Unfortunately, with the gratuity fund, there is no certainty of its existence hence no guarantee that one will get it since some companies may not state if there is a gratuity fund. 
“Therefore, one is not sure of what they will get. Then, gratuity may not be given to someone who has, say been in that organisation for less than five years. In cases of summary dismissal, this money may also be withheld,” Mr Twinatsiko says.

Certainty
Retirement only seems a welcome stage when you have certainty of how you will live out your evening years. For those with a provident fund, Mr Kyambadde says there is certainty it exists and thus can plan on how they will use it. 

“It also helps that the employee knows when they will get it hence settled,” Mr Kyambadde says.
However, in for a gratuity fund, the employer decides what and when to pay it. 
“The employer may decide to pay it yearly or withhold it up to your retirement. That creates uncertainty for the employee,” he says.

Inclusivity
A retirement benefits fund is what every employee needs to work towards and one with a provident fund is certain that when the need arises, they will have something in that kitty to fall back to. 
“The provident fund is inclusive in that even someone who has worked for just a few months gets something on their account,” Ms Kalembe says. 

However, looking at the gratuity fund dynamics, she says there is always a threshold below which, one cannot get a penny. 
“It is only available to employees who have completed a minimum number of years of service with the company, usually five years,” she says.

Investment
Saving without investment is as good as putting your money in a pool leaving it to the elements of inflation to whip it up. 
Thankfully, the provident fund has an investment structure and the custodian keeps the securities as evidence of the investment. 

“These savings earn compounded interest over the years,” Mr Kyambadde says. 
Unfortunately, that cannot be said for the gratuity fund because the funds therein are never invested. 

“The benefits of the scheme are the total of the employer contributions,” he says.

Supplementary (voluntary) retirement benefits schemes 
Away from the gratuity and provident funds, a person can supplement their retirement contributions and it is done to hedge against risks related to a concentration where all their retirement savings are with one entity. They are called supplementary as they are over and above a person’s retirement benefits scheme or gratuity. 
The following options are available on the market: 

Deposit administration plan 
These are run by insurance companies and allow one to make periodic contributions towards their retirement. “Since they are under insurance companies, they are run like typical insurance policies as required by the  Insurance Regulator. This also enables them to guarantee an interest rate to the participants,” Mr Kyambadde says.  
However, he says that over time, skepticism has grown around the guarantee offered under these plans as it often means that the company makes more return than the guaranteed rate. It is one aspect one needs to consider when deciding to join the plan. 

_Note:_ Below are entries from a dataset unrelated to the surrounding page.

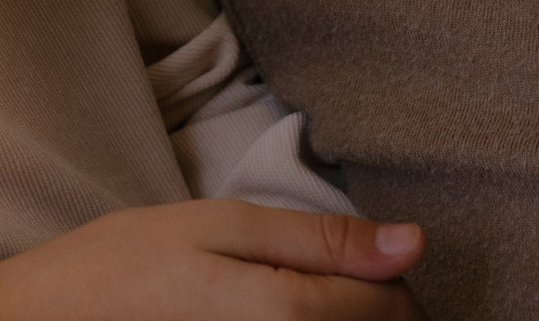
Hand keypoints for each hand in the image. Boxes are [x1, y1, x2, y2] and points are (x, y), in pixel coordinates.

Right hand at [0, 201, 425, 320]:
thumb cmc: (124, 266)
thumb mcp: (219, 226)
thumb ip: (320, 239)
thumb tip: (414, 243)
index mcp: (287, 314)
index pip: (395, 307)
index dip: (392, 276)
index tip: (359, 258)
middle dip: (373, 309)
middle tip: (330, 280)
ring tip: (302, 300)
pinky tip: (275, 320)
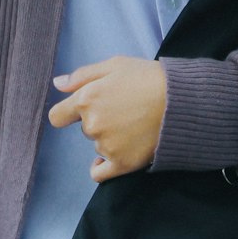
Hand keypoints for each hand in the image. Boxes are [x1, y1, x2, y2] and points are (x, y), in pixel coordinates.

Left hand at [49, 56, 166, 183]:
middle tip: (124, 108)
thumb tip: (57, 84)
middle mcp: (92, 125)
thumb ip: (82, 76)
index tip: (80, 110)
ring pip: (98, 144)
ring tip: (134, 124)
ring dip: (109, 137)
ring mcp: (106, 146)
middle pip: (84, 128)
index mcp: (86, 99)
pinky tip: (114, 156)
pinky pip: (100, 173)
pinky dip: (103, 167)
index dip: (68, 113)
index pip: (58, 116)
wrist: (180, 101)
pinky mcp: (122, 164)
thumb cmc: (147, 77)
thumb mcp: (114, 65)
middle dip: (99, 119)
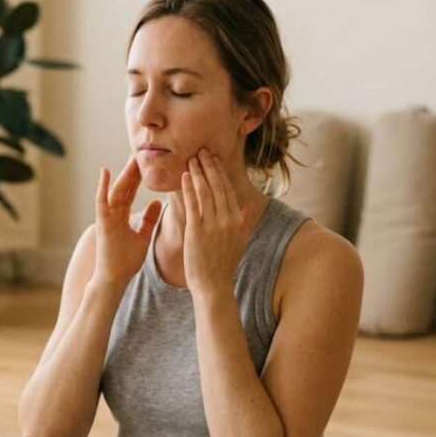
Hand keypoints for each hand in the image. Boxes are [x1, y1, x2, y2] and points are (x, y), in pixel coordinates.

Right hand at [92, 155, 162, 286]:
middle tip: (143, 153)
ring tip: (132, 158)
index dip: (140, 177)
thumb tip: (158, 202)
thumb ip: (149, 219)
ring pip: (115, 190)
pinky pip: (101, 201)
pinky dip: (102, 186)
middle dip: (133, 171)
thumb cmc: (126, 262)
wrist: (114, 279)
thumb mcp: (142, 237)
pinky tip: (106, 171)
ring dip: (123, 174)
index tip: (149, 163)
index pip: (132, 192)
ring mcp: (106, 217)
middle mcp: (112, 213)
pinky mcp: (101, 223)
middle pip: (125, 187)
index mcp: (122, 216)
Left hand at [181, 148, 254, 296]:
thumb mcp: (238, 242)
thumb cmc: (223, 266)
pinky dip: (189, 189)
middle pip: (218, 187)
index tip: (214, 158)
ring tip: (191, 157)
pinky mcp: (197, 232)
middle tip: (202, 149)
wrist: (214, 286)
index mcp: (238, 221)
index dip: (220, 172)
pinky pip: (193, 205)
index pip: (228, 190)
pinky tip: (185, 176)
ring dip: (198, 173)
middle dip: (209, 166)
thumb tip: (250, 208)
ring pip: (205, 192)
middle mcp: (228, 220)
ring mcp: (213, 226)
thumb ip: (244, 222)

“While the guaranteed rate should apply, one must ensure the declared rate is always above the inflation rate as published by the Bank of Uganda. For instance, as of December 31, 2022, the inflation rate was 10.2 percent. Take an example of a plan with a guarantee of, say five percent and a final declared rate of say nine percent (that is a four percent premium, above the guarantee). Such a plan did not make a good return as it is below the inflation rate hence not ideal to invest in,” Mr Kyambadde says. 

Deposit Administration plans have dual regulation as certain aspects of them fall under the insurance regulator while others are under the pension regulator.
“One should always satisfy themselves that the plan is in line with the laws and regulations. That protects them against eventualities,” he says.